Data records
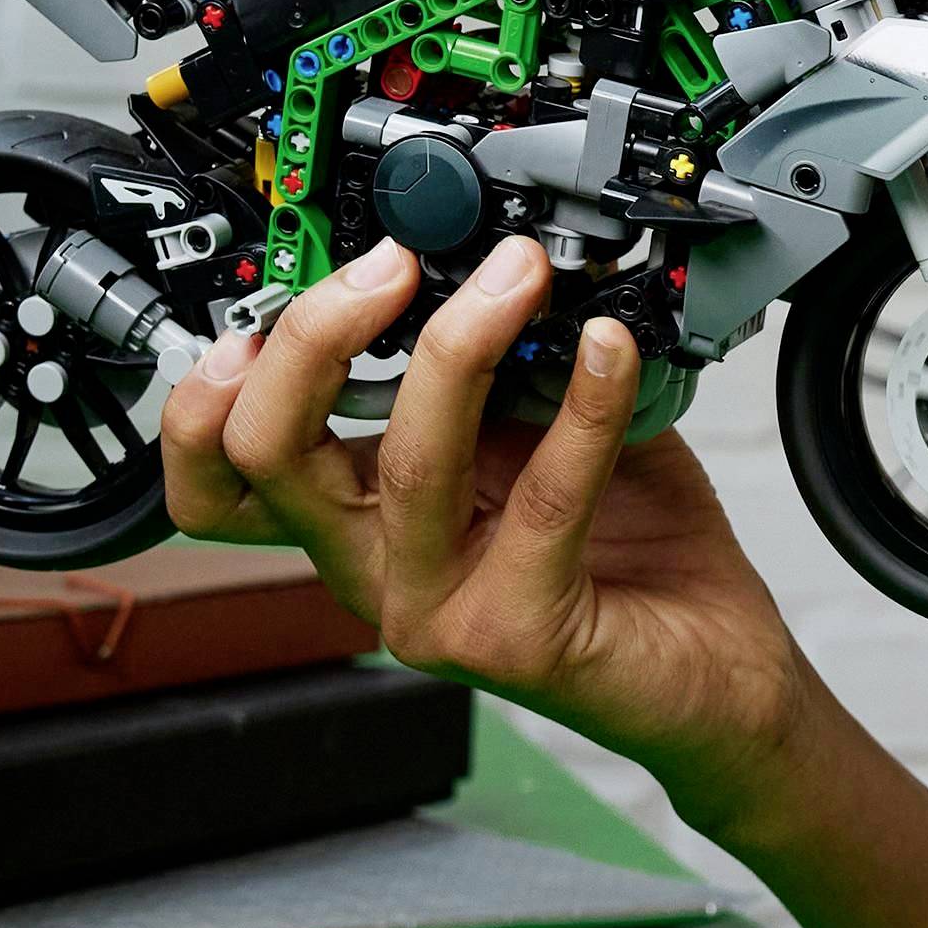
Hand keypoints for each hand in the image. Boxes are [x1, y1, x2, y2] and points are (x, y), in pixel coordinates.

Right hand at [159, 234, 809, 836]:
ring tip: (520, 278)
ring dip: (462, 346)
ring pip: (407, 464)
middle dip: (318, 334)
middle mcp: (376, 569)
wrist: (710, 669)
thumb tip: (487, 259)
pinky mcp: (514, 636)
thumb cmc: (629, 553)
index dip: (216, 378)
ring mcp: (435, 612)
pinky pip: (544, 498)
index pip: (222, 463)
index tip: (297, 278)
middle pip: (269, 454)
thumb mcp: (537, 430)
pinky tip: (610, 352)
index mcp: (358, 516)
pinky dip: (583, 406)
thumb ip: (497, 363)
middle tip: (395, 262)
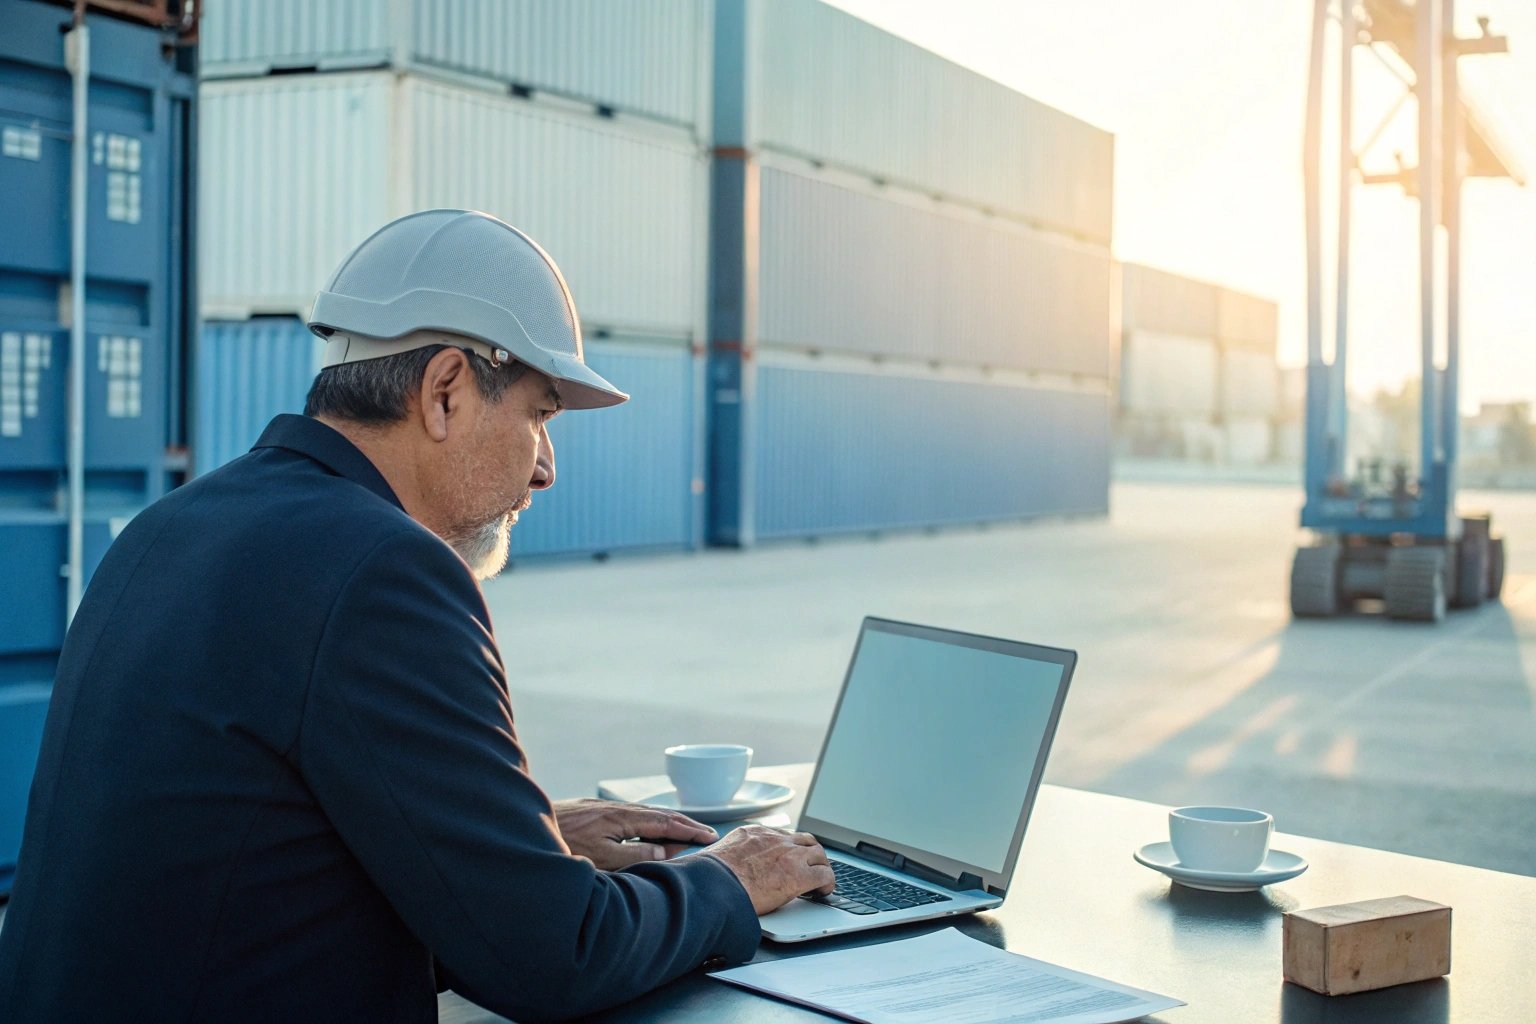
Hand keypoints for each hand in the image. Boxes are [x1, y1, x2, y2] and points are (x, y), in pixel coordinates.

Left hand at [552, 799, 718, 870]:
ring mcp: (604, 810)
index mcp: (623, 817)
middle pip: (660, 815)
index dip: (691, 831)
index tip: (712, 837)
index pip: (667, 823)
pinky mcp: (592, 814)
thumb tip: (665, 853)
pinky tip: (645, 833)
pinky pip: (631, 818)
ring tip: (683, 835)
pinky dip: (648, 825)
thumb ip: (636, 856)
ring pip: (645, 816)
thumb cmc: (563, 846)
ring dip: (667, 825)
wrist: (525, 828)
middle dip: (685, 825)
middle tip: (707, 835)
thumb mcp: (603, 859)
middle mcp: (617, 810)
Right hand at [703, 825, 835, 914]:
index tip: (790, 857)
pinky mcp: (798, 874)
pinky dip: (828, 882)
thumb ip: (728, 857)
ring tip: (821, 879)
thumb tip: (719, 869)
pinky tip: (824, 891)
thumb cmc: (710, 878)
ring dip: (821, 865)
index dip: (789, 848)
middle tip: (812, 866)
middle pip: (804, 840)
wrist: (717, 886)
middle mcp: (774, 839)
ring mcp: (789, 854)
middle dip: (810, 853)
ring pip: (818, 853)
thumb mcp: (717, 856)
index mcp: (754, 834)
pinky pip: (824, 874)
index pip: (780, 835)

Exercise prompt: All of the entries above need to be transcribed exactly, except for the pictures.

Worked solution:
Hand keypoints for each hand in the image. Boxes are [x1, y1, x2, y2] and points are (x, y), in pixel coordinates.

Right hand at [159, 234, 809, 836]:
ring tip: (520, 278)
ring dip: (462, 346)
ring pip: (407, 464)
middle dip: (318, 334)
middle mcp: (376, 569)
wrist: (710, 669)
thumb tip: (487, 259)
pinky mcp: (514, 636)
thumb cmc: (629, 553)
index dip: (216, 378)
ring mcp: (435, 612)
pinky pip: (544, 498)
index pip: (222, 463)
index tip: (297, 278)
middle pip: (269, 454)
thumb mcp: (537, 430)
pinky tip: (610, 352)
index mcp: (358, 516)
pinky dip: (583, 406)
thumb ip: (497, 363)
middle tip: (395, 262)
Hand keypoints for each hand in the image. Boxes are [x1, y1, x2, y2] and points are (x, y), in pixel coordinates.

Left hand at [552, 799, 718, 870]:
ring mcp: (604, 810)
index mcp: (623, 817)
middle pip: (660, 815)
index dip: (691, 831)
index tip: (712, 837)
index pip: (667, 823)
pinky mcp: (592, 814)
thumb tip: (665, 853)
pinky tip: (645, 833)
pinky pip: (631, 818)
ring tip: (683, 835)
pinky dip: (648, 825)
thumb ip: (636, 856)
ring pip: (645, 816)
thumb cmc: (563, 846)
ring dip: (667, 825)
wrist: (525, 828)
middle dip: (685, 825)
middle tip: (707, 835)
thumb mcp: (603, 859)
middle mcp: (617, 810)
Right hand at [703, 825, 835, 914]:
index tip: (790, 857)
pinky mcp: (798, 874)
pinky dip: (828, 882)
thumb ip: (728, 857)
ring tip: (821, 879)
thumb tip: (719, 869)
pinky tip: (824, 891)
thumb cmc: (710, 878)
ring dip: (821, 865)
index dip: (789, 848)
middle tip: (812, 866)
middle pip: (804, 840)
wrist: (717, 886)
middle mcp: (774, 839)
ring mcp: (789, 854)
middle dip: (810, 853)
ring pip: (818, 853)
thumb mcp: (717, 856)
index mcp: (754, 834)
pinky pip: (824, 874)
index pip: (780, 835)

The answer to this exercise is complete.